------ Texto de lectura
La exuberancia fantástica revive con cariño severo la trayectoria filmográfica de Powell-Pressburger, película por película, amorosa, antologadora y clínicamente, reduciéndolas a lo expresivo esencial, sean un amargo Paralelo 49/Los invasores (42) como ardoroso film de propaganda bélica extraordinariamente complejo para distinguir con dignidad entre el ser nazi y ser alemán, una Escalera al cielo (46) como maravillosamente monstruosa oscilación entre la insaciable ansia terrestre y los escrúpulos burocráticos celestiales, unos truculentos Cuentos de Hoffman (51) cual monumental cine-opera donde comparecen todos los efectos ópticos fílmicos tecnológicamente posibles en su época, y demás.
------------
------ Información
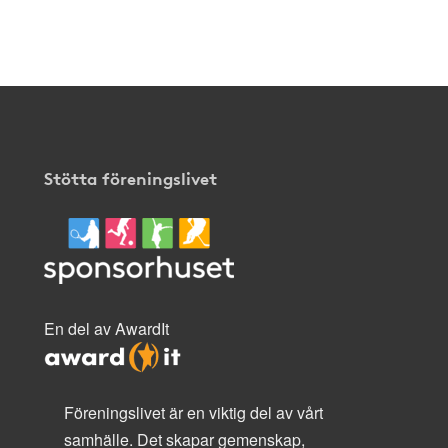
Stötta föreningslivet
En del av AwardIt
Föreningslivet är en viktig del av vårt
samhälle. Det skapar gemenskap,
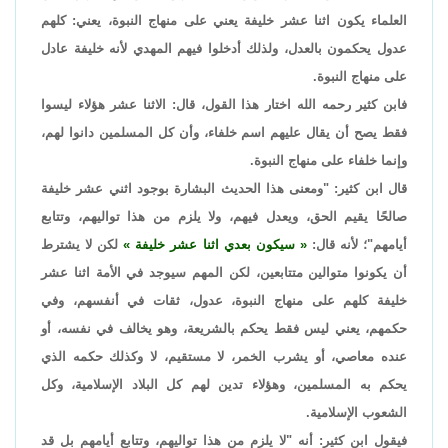
العلماء يكون اثنا عشر خليفة يعني على منهاج النبوة، يعني: كلهم
عدول يحكمون بالعدل، ولذلك أدخلوا فيهم المهدي لأنه خليفة عادل
على منهاج النبوة.
فابن كثير رحمه الله اختار هذا القول، قال: الاثنا عشر هؤلاء ليسوا
فقط يصح أن يقال عليهم اسم خلفاء، وأن كل المسلمين دانوا لهم،
وإنما خلفاء على منهاج النبوة.
قال ابن كثير: "ومعنى هذا الحديث البشارة بوجود اثني عشر خليفة
صالحًا يقيم الحق، ويعدل فيهم، ولا يلزم من هذا تواليهم، وتتابع
أيامهم"؛ لأنه قال:
سيكون بعدي اثنا عشر خليفة
لكن لا يشترط
أن يكونوا متوالين متتابعين، لكن المهم سيوجد في الأمة اثنا عشر
خليفة كلهم على منهاج النبوة، عدول، ثقات في أنفسهم، وفي
حكمهم، يعني ليس فقط يحكم بالشريعة، وهو يخالف في نفسه، أو
عنده معاصي، أو يشرب الخمر، لا مستقيم، لا وكذلك حكمه الذي
يحكم به المسلمين، وهؤلاء تدين لهم كل البلاد الإسلامية، وكل
الشعوب الإسلامية.
فيقول ابن كثير: أنه "لا يلزم من هذا تواليهم، وتتابع أيامهم بل قد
------------
- Inténtalo:
Resume en dos oraciones el texto de lectura.

- Respuesta al ejercicio:
La exuberancia fantástica revive con cariño severo la trayectoria filmográfica de Powell-Pressburger, película por película, reduciéndolas a lo expresivo esencial. Entre ellas figuran Paralelo 49/Los invasores (42), un film de propaganda bélica que distingue con dignidad entre el ser nazi y el ser alemán; Escalera al cielo (46), que oscila entre el ansia terrestre y los escrúpulos burocráticos celestiales; y Cuentos de Hoffman (51), un cine-ópera monumental con todos los efectos ópticos tecnológicamente posibles en su época.